Proteomic analyses and integrative omics approach to highlight the common molecular signatures for different NCL forms

Neuronal ceroid lipofuscinoses (NCLs) are a group of inherited lysosomal storage disorders characterized by neurodegeneration, mainly with childhood onset. To date, there is no curative therapy to delay or halt disease progression but only treatments aimed to alleviate the symptoms. Currently, 14 different forms (CLN1- CLN14, CLN = ceroid lipofuscinosis, neuronal) of this kind of disorders have been identified associated with mutations in 14 distinct genes, but mounting evidence seems to indicate that the resulting protein products act in shared or convergent biological pathways [1]. In the last years, mass spectrometry has been exploited for the identification and quantification of proteins differentially expressed in specific NCL forms [2]. However, these proteomic studies have only provided an incomplete picture of the common molecular mechanisms underlying this group of neurodegenerative diseases.
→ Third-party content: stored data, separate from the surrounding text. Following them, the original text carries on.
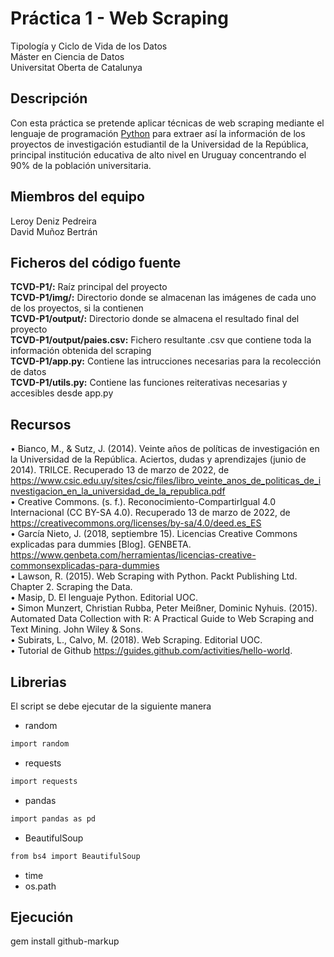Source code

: # Práctica 1 - Web Scraping
Tipología y Ciclo de Vida de los Datos<br/>
Máster en Ciencia de Datos<br/>
Universitat Oberta de Catalunya <br/>

## Descripción
Con esta práctica se pretende aplicar técnicas de web scraping mediante el lenguaje de programación [Python](https://www.python.org/) para extraer así la información de los proyectos de investigación estudiantil de la Universidad de la República, principal institución educativa de alto nivel en Uruguay concentrando el 90% de la población universitaria.

## Miembros del equipo
Leroy Deniz Pedreira <br/>
David Muñoz Bertrán

## Ficheros del código fuente
**TCVD-P1/:** Raíz principal del proyecto <br/>
**TCVD-P1/img/:** Directorio donde se almacenan las imágenes de cada uno de los proyectos, si la contienen <br/>
**TCVD-P1/output/:** Directorio donde se almacena el resultado final del proyecto <br/>
**TCVD-P1/output/paies.csv:** Fichero resultante .csv que contiene toda la información obtenida del scraping <br/>
**TCVD-P1/app.py:** Contiene las intrucciones necesarias para la recolección de datos <br/>
**TCVD-P1/utils.py:** Contiene las funciones reiterativas necesarias y accesibles desde app.py

## Recursos
• Bianco, M., & Sutz, J. (2014). Veinte años de políticas de investigación en la Universidad de la
República. Aciertos, dudas y aprendizajes (junio de 2014). TRILCE. Recuperado 13 de marzo de
2022, de https://www.csic.edu.uy/sites/csic/files/libro_veinte_anos_de_politicas_de_investigacion_en_la_universidad_de_la_republica.pdf <br/>
• Creative Commons. (s. f.). Reconocimiento-CompartirIgual 4.0 Internacional (CC BY-SA 4.0).
Recuperado 13 de marzo de 2022, de https://creativecommons.org/licenses/by-sa/4.0/deed.es_ES <br/>
• García Nieto, J. (2018, septiembre 15). Licencias Creative Commons explicadas para dummies
[Blog]. GENBETA. https://www.genbeta.com/herramientas/licencias-creative-commonsexplicadas-para-dummies <br/>
• Lawson, R. (2015). Web Scraping with Python. Packt Publishing Ltd. Chapter 2. Scraping the
Data.<br/>
• Masip, D. El lenguaje Python. Editorial UOC.</br>
• Simon Munzert, Christian Rubba, Peter Meißner, Dominic Nyhuis. (2015). Automated Data
Collection with R: A Practical Guide to Web Scraping and Text Mining. John Wiley & Sons. <br/>
• Subirats, L., Calvo, M. (2018). Web Scraping. Editorial UOC.<br/>
• Tutorial de Github https://guides.github.com/activities/hello-world.

## Librerias
El script se debe ejecutar de la siguiente manera

 * random
  ```sh
  import random
  ```
 * requests
  ```sh
  import requests
  ```
 * pandas
  ```sh
  import pandas as pd
  ```
 * BeautifulSoup
  ```sh
  from bs4 import BeautifulSoup
  ```
 * time
 * os.path

## Ejecución
gem install github-markup
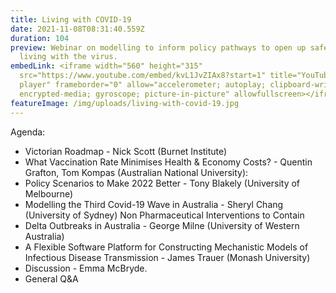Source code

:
 ```yaml
---
title: Living with COVID-19
date: 2021-11-08T08:31:40.559Z
duration: 104
preview: Webinar on modelling to inform policy pathways to open up safely and
  living with the virus.
embedLink: <iframe width="560" height="315"
  src="https://www.youtube.com/embed/kvL1JvZIAx8?start=1" title="YouTube video
  player" frameborder="0" allow="accelerometer; autoplay; clipboard-write;
  encrypted-media; gyroscope; picture-in-picture" allowfullscreen></iframe>
featureImage: /img/uploads/living-with-covid-19.jpg
---
```


Agenda:

* Victorian Roadmap - Nick Scott (Burnet Institute)
* What Vaccination Rate Minimises Health & Economy Costs? - Quentin Grafton, Tom Kompas (Australian National University):
* Policy Scenarios to Make 2022 Better - Tony Blakely (University of Melbourne)
* Modelling the Third Covid-19 Wave in Australia - Sheryl Chang (University of Sydney)
Non Pharmaceutical Interventions to Contain
* Delta Outbreaks in Australia - George Milne (University of Western Australia)
* A Flexible Software Platform for Constructing
Mechanistic Models of Infectious Disease Transmission - James Trauer (Monash University)
* Discussion - Emma McBryde.
* General Q&A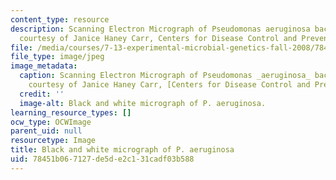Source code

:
 ```yaml
---
content_type: resource
description: Scanning Electron Micrograph of Pseudomonas aeruginosa bacteria. (Image
  courtesy of Janice Haney Carr, Centers for Disease Control and Prevention.)
file: /media/courses/7-13-experimental-microbial-genetics-fall-2008/78451b067127de5de2c131cadf03b588_7-13f08-th.jpg
file_type: image/jpeg
image_metadata:
  caption: Scanning Electron Micrograph of Pseudomonas _aeruginosa_ bacteria. (Image
    courtesy of Janice Haney Carr, [Centers for Disease Control and Prevention](http://www.cdc.gov/).)
  credit: ''
  image-alt: Black and white micrograph of P. aeruginosa.
learning_resource_types: []
ocw_type: OCWImage
parent_uid: null
resourcetype: Image
title: Black and white micrograph of P. aeruginosa
uid: 78451b06-7127-de5d-e2c1-31cadf03b588
---
```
To fill this gap, we propose here a comprehensive bioinformatic analysis, using the software QIAGEN IPA, of CLN proteomic and transcriptomic datasets already present in the literature or generated by ourselves. From an experimental point of view our laboratories contributed to this integrative omics study carrying out proteomic investigations on SH-SY5Y cell lines (used as in vitro NCL models) through the highly informative and accurate SWATH-MS (Sequential Window Acquisition of all THeoretical fragment ion Mass Spectra) methodology. We strongly believe that the results deriving from this multi-omics approach could represent a promising starting point for the identification of both molecular networks common to different CLNs as well as shared biomarkers related to disease onset and progression, thus paving the way to the design of new effective treatment options for all NCLs.